Veränderung bringt Bewegung in alles. Auch in das, was wir lieber festhalten würden. Und ein Traum hat auch immer herausfordernde Seiten.


Was mir in dieser Zeit geholfen hat, war ein einfacher Gedanke: Wege lassen sich jederzeit neu wählen und für jede Herausforderung findet sich auch immer eine Lösung. Manche Dinge wirken nur so lange endgültig, bis man erkennt, wie viel Spielraum tatsächlich da ist.

Und irgendwann bin ich einfach losgefahren.


Ohne riesige Solo Travelling Erfahrung, ohne detaillierten Plan und ohne zu wissen wie es sich anfühlen wird. Ich war vorher auch gar kein Solo Travel Vanlife Girl. Ich bin es auf dem Weg dorthin geworden und bin in meinen Traum hineingewachsen. Und ich war auch nicht mal besonders mutig, bis ich mich dann einfach doch mal getraut habe.


Weil wir nicht vor der Entscheidung wachsen. Wir wachsen in sie hinein.


Und vielleicht ist genau das die leise Wahrheit, die sich durch all das zieht:

Dieser Satz „Ich könnte das ja nicht“  darf da sein. Er ist kein Fehler in deinem Denken, den du sofort loswerden musst. Er zeigt dir einfach etwas sehr Ehrliches. Nämlich den Punkt, an dem dein bisheriges Leben auf etwas trifft, das sich noch ungewohnt anfühlt. Eine Grenze, die sich im Moment real anfühlt, weil du sie noch nie überschritten hast.

Wenn man genauer hinschaut, liegt darin sogar etwas Wertvolles. Dieser Satz macht sichtbar, wo dein aktueller Rahmen endet und gleichzeitig auch, wo vielleicht etwas Neues beginnen könnte.


Und vielleicht geht es gar nicht darum, ihn sofort zu verändern oder zu überwinden. Es reicht schon, ihn ein kleines Stück weiterzudenken. Ihm Raum zu geben, sich zu entwickeln.

Denn oft verändert er sich ganz von allein, wenn wir beginnen, ehrlicher hinzuschauen.
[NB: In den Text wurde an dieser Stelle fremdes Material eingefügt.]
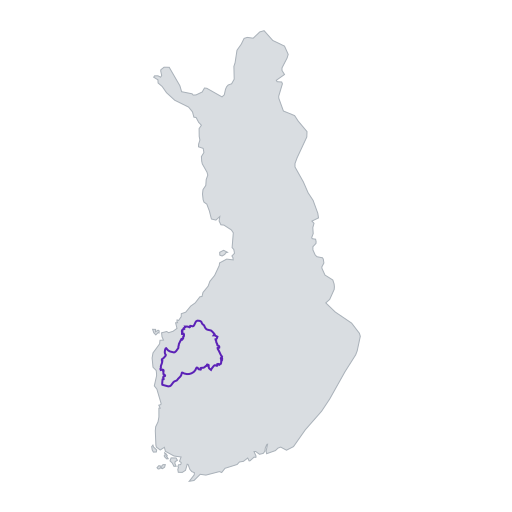 Southern Ostrobothnia on a map of Finland (orthographic projection)
{"feature_id": "FIN-3183", "entity_name": "Southern Ostrobothnia", "entity_type": "Province", "adm_level": 1, "iso_a3": "FIN", "parent_name": "Finland", "parent_adm1": "", "projection": "orthographic", "projection_center": [23.15, 62.738], "detail": "fine", "context": "in_parent", "style": "outline", "palette": "violet", "viewbox_px": 512, "rotation_deg": 0, "n_neighbors": 0, "source": "natural_earth", "source_scale": "10m", "svg_char_len": 7274}
<svg xmlns="http://www.w3.org/2000/svg" viewBox="0 0 512 512"><path d="M211.4,219.0L209.4,211.0L206.8,204.1L204.0,202.2L203.1,199.6L202.5,194.0L203.0,189.6L205.8,185.4L206.2,179.6L207.8,175.1L207.0,172.2L202.3,163.9L201.7,161.2L201.4,156.6L203.9,152.5L203.2,148.4L198.5,146.8L198.6,144.2L199.9,140.0L199.2,136.4L199.1,128.6L201.4,125.2L198.7,122.4L196.1,117.5L193.9,117.2L192.5,111.9L188.6,107.1L174.8,100.3L166.5,92.7L162.2,86.5L158.1,83.0L157.9,79.8L153.7,77.2L154.6,75.8L157.9,75.8L160.6,77.2L161.7,75.5L160.7,70.9L160.9,69.7L164.1,67.2L169.2,67.3L179.9,85.8L181.6,91.7L192.1,93.8L193.2,95.1L196.1,94.9L202.2,92.0L204.5,88.0L206.8,88.3L222.0,96.9L224.3,94.8L225.5,89.3L226.6,86.8L228.2,85.0L231.6,83.8L234.2,79.2L233.9,66.4L235.1,62.7L237.0,50.2L241.2,44.3L244.1,38.4L247.3,37.4L253.2,38.2L259.8,31.9L264.1,30.7L272.8,40.5L284.5,46.1L288.2,54.4L287.1,58.0L282.0,67.9L282.0,70.5L284.5,74.5L276.3,80.3L277.1,81.7L281.7,82.0L282.4,83.8L278.7,96.2L278.8,98.3L283.4,111.0L294.6,115.6L298.2,121.1L307.0,131.6L306.8,137.0L297.1,157.8L295.0,163.5L295.0,167.0L303.4,182.0L308.1,192.8L313.1,200.4L317.8,213.3L318.5,217.9L311.9,221.1L314.0,223.3L312.8,227.6L313.2,233.6L311.7,237.6L312.2,238.7L315.6,239.2L316.1,241.7L316.0,243.4L312.9,246.7L312.9,249.9L315.2,255.0L316.9,256.7L322.5,257.8L323.3,259.2L323.9,263.0L321.8,267.0L322.0,268.5L325.0,275.1L332.8,280.0L334.1,284.0L334.4,286.8L334.2,289.4L329.7,299.4L325.8,302.9L335.2,312.0L351.6,323.1L359.4,333.3L360.3,336.3L357.2,350.8L355.7,354.8L345.0,371.7L329.7,399.0L321.6,411.2L305.3,429.8L293.5,446.6L286.5,450.2L280.7,447.1L278.0,448.1L275.4,450.6L266.6,453.7L266.1,451.1L267.6,444.2L266.9,444.4L265.4,447.6L264.8,451.4L263.2,453.4L259.5,454.3L255.7,451.5L254.0,451.6L256.0,456.0L255.9,457.3L254.0,457.2L250.0,460.8L249.1,460.9L247.7,458.0L243.5,461.3L239.4,462.0L237.1,464.5L225.0,468.3L221.7,472.5L219.4,471.6L205.9,475.1L200.2,474.3L194.0,480.5L189.2,481.3L194.2,474.9L194.4,472.7L191.8,471.6L189.9,469.4L188.1,464.5L187.2,464.2L185.5,470.3L182.3,472.4L178.3,472.3L177.8,469.6L178.5,467.2L177.9,466.7L178.5,464.8L180.6,464.6L181.1,463.6L181.1,462.4L179.5,461.3L181.1,457.0L174.0,456.0L165.4,451.3L164.4,447.3L160.2,450.0L156.4,447.1L155.9,445.3L155.3,430.8L155.7,426.7L158.0,421.9L158.9,417.1L158.9,408.2L160.2,408.2L158.8,405.2L160.8,404.6L161.1,403.5L156.9,389.2L154.3,385.9L156.6,375.7L156.5,373.3L156.2,370.5L153.0,367.2L152.1,358.0L153.0,352.9L159.6,343.9L160.0,340.3L163.5,340.1L162.0,336.8L161.6,332.8L166.7,331.5L168.5,332.7L173.0,331.3L177.0,328.4L175.6,322.8L177.6,322.7L176.9,321.3L177.1,319.9L178.6,320.5L181.2,316.7L181.3,313.7L185.7,312.2L190.7,306.1L195.2,302.9L199.9,296.8L202.0,296.5L203.0,292.4L208.1,286.2L209.9,281.3L214.6,275.5L219.2,265.6L219.6,262.9L226.7,259.1L233.2,259.9L232.9,257.5L231.9,256.0L234.5,253.3L233.8,249.5L232.1,247.6L233.3,232.8L231.3,229.9L223.9,225.1L220.9,224.8L219.1,221.0L219.8,216.5L215.9,220.1L211.4,219.0ZM171.1,457.9L176.1,458.0L177.4,460.3L175.1,461.7L174.9,463.5L176.1,466.3L173.9,466.3L172.4,463.2L170.0,460.9L171.1,457.9ZM224.8,254.4L222.1,256.0L219.8,255.1L219.7,252.3L223.6,250.3L227.5,252.3L225.6,252.9L224.8,254.4ZM155.6,329.4L155.4,331.8L158.1,330.2L159.2,330.9L159.0,333.0L158.1,332.6L155.8,334.9L153.8,332.8L152.6,329.3L155.6,329.4ZM156.7,450.0L156.3,452.0L153.4,452.1L152.2,450.0L151.7,446.6L152.9,445.1L153.5,447.0L156.7,450.0ZM168.2,458.7L166.7,458.9L164.5,456.7L164.2,455.8L165.1,455.3L164.7,452.8L166.4,454.2L167.3,455.8L166.4,456.2L168.2,458.7ZM164.6,467.2L162.4,468.7L161.5,468.3L161.8,465.8L163.1,464.6L165.3,464.6L164.6,467.2ZM160.1,468.6L158.2,469.0L157.0,467.7L158.8,465.7L160.3,465.9L160.5,467.1L160.1,468.6Z" fill="#d9dde1" stroke="#a8b0b8" stroke-width="1"/><path d="M204.1,325.4L204.5,326.4L205.0,327.4L205.5,328.2L206.1,328.9L206.8,329.4L207.5,329.7L211.0,330.5L212.3,331.6L214.1,333.6L214.6,334.3L214.2,334.7L213.9,335.0L213.7,335.3L214.5,335.3L217.4,336.7L217.1,337.7L216.7,338.6L216.2,339.1L215.5,339.3L215.8,340.4L215.9,340.5L216.1,340.5L216.1,340.4L216.2,340.8L216.2,341.2L216.2,341.7L216.3,342.2L216.5,342.8L216.8,343.2L217.0,343.5L217.2,344.1L217.2,344.8L217.6,345.5L218.0,345.5L218.7,345.8L219.2,346.5L219.3,347.0L219.2,347.7L217.9,347.9L217.6,348.0L217.7,348.8L218.9,350.9L220.6,354.5L221.2,355.6L221.7,356.1L222.0,356.7L221.0,357.9L220.8,358.2L220.9,358.6L221.5,358.6L222.1,358.5L222.2,358.9L222.1,359.0L221.7,359.0L221.7,359.3L221.8,359.4L221.9,359.9L221.9,360.1L221.4,360.3L221.4,360.5L221.4,360.8L221.4,361.0L221.5,361.0L221.4,361.2L221.2,361.1L221.2,361.3L221.2,361.6L221.2,361.8L221.2,362.3L221.1,362.9L220.9,363.2L220.9,363.3L220.9,363.6L220.7,363.9L220.4,363.9L220.2,364.0L219.8,364.3L219.4,364.8L219.1,364.7L219.0,364.4L218.8,364.1L218.6,364.0L218.4,364.0L218.1,363.9L217.2,364.2L217.2,364.7L217.3,365.2L217.2,365.7L216.7,365.8L215.0,365.2L214.6,365.3L214.0,365.7L213.3,366.5L211.6,368.7L211.0,369.9L209.6,368.8L209.0,368.1L208.6,366.7L208.7,366.2L208.7,365.8L208.7,365.3L208.5,364.9L208.2,364.8L207.9,365.0L207.6,365.5L207.3,365.6L207.4,364.6L207.2,364.5L206.9,364.8L206.8,365.1L206.9,365.3L206.5,365.7L206.2,365.8L205.6,366.2L204.5,367.2L203.6,367.7L201.0,367.9L200.6,368.1L200.6,368.3L200.7,368.7L200.8,369.5L200.6,369.6L200.3,369.5L198.8,369.3L198.4,369.0L197.8,368.0L197.5,367.7L196.7,367.6L196.2,368.2L195.3,370.2L193.7,372.0L191.5,373.3L189.2,374.0L187.0,374.1L184.2,373.5L182.5,372.6L181.9,372.7L181.5,374.1L181.3,374.9L181.0,375.6L180.2,376.7L178.0,378.9L177.6,379.5L176.7,380.5L174.4,381.4L173.4,382.2L171.0,385.4L170.0,386.1L168.3,386.4L162.4,384.8L162.3,384.5L162.3,384.3L162.2,384.1L162.2,383.4L162.4,380.8L162.6,379.4L163.6,379.2L163.6,378.7L163.5,378.1L163.2,377.7L163.2,377.1L163.5,376.6L164.1,376.3L164.9,376.1L165.1,375.6L164.9,375.2L164.5,374.7L164.0,374.5L163.6,374.4L163.4,373.8L163.4,373.3L163.4,372.5L163.3,371.8L163.2,371.4L163.1,371.0L163.6,370.8L163.5,370.2L163.3,369.9L162.5,369.6L160.9,370.0L160.9,369.9L161.0,369.4L160.9,369.3L160.7,369.3L160.5,369.2L160.4,369.0L160.6,368.5L160.7,368.3L160.9,367.6L160.9,366.8L160.8,366.5L161.0,365.6L161.7,363.8L162.1,362.4L162.2,361.8L162.3,361.1L162.0,361.1L161.9,360.8L161.9,360.0L161.9,359.3L162.9,358.6L164.0,357.6L165.6,355.7L165.8,354.9L165.6,354.6L165.2,353.9L165.0,353.5L164.8,352.4L164.8,351.7L165.0,350.2L165.2,349.5L165.5,348.8L165.7,348.4L166.2,348.2L167.8,350.1L168.6,350.7L170.1,351.5L173.8,352.4L174.6,352.3L175.2,351.9L176.1,351.1L177.9,348.6L178.2,348.3L178.4,347.5L178.4,346.4L178.8,345.1L178.8,344.7L178.9,344.0L180.4,340.9L180.7,340.3L181.1,340.0L181.5,339.9L181.3,339.6L181.2,339.4L181.4,339.0L182.1,338.7L182.3,338.6L182.8,338.8L183.1,338.6L183.3,337.5L183.3,337.0L183.2,336.8L183.4,336.4L183.7,336.3L183.9,336.1L183.9,335.8L184.0,334.6L183.7,333.8L182.5,334.0L182.2,334.0L182.2,333.9L182.4,332.9L182.4,332.7L182.2,332.7L182.0,332.8L182.0,332.7L182.1,332.3L182.4,331.8L182.4,331.5L181.9,331.3L181.9,330.7L182.1,330.2L182.7,329.6L183.7,329.3L184.0,329.1L183.9,329.0L183.6,328.3L183.8,328.1L185.5,327.0L185.2,326.5L185.8,326.5L187.7,326.6L189.0,327.0L189.5,327.3L189.9,327.1L189.9,326.4L190.2,325.9L190.6,325.9L192.7,326.3L193.5,326.0L194.3,324.9L195.5,322.3L196.2,321.3L197.3,320.7L198.1,320.7L199.2,320.8L200.3,321.1L201.2,321.7L201.5,322.2L202.0,323.4L202.4,324.0L203.2,324.7L204.1,325.4Z" fill="none" stroke="#5b21b6" stroke-width="2"/></svg>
Aus einem klaren „Ich könnte das ja nicht“ wird mit der Zeit vielleicht ein vorsichtigeres: „Ich kann herausfinden, wie es für mich möglich ist.“


Und irgendwann entsteht daraus eine neue Frage: „Wie könnte es für mich passen?“

Diese Frage fühlt sich doch schon ganz anders an. Sie verlangt keine radikale Veränderung, keine sofortige Entscheidung, kein komplettes Umkrempeln deines Lebens. Sie lädt dich vielmehr ein, neugierig zu werden. Deinen eigenen Weg zu suchen und dein eigenes Leben bewusster zu gestalten.


Denn du musst nicht das Leben führen, das du bei Anderen siehst. Du darfst herausfinden, wie sich dein eigenes Lieblingsleben anfühlt. In deinem Tempo, mit deinen Möglichkeiten, in deinem ganz persönlichen Rhythmus.


Und du musst auch kein Mensch sein, der „so etwas einfach macht“. Niemand ist das von Anfang an. Man wird zu diesem Menschen.

Schritt für Schritt.

Entscheidung für Entscheidung.

Erfahrung für Erfahrung.

Es ist kein fester Charakterzug, den manche haben und andere eben nicht. Es ist etwas, das entsteht, während du dich bewegst.

Während du dich traust, ein kleines Stück weiterzugehen, als du es bisher getan hast.

Während du beginnst, dir selbst ein bisschen mehr zu vertrauen. Und dir auch ein bisschen mehr zuzutrauen.


Und so beginnt es am Ende ganz einfach: Mit diesem einen Moment, in dem du den ersten Schritt machst.


Nicht irgendwann. Sondern genau jetzt.

Also, nur Mut. Denn deine Träume sind ja nicht ohne Grund da.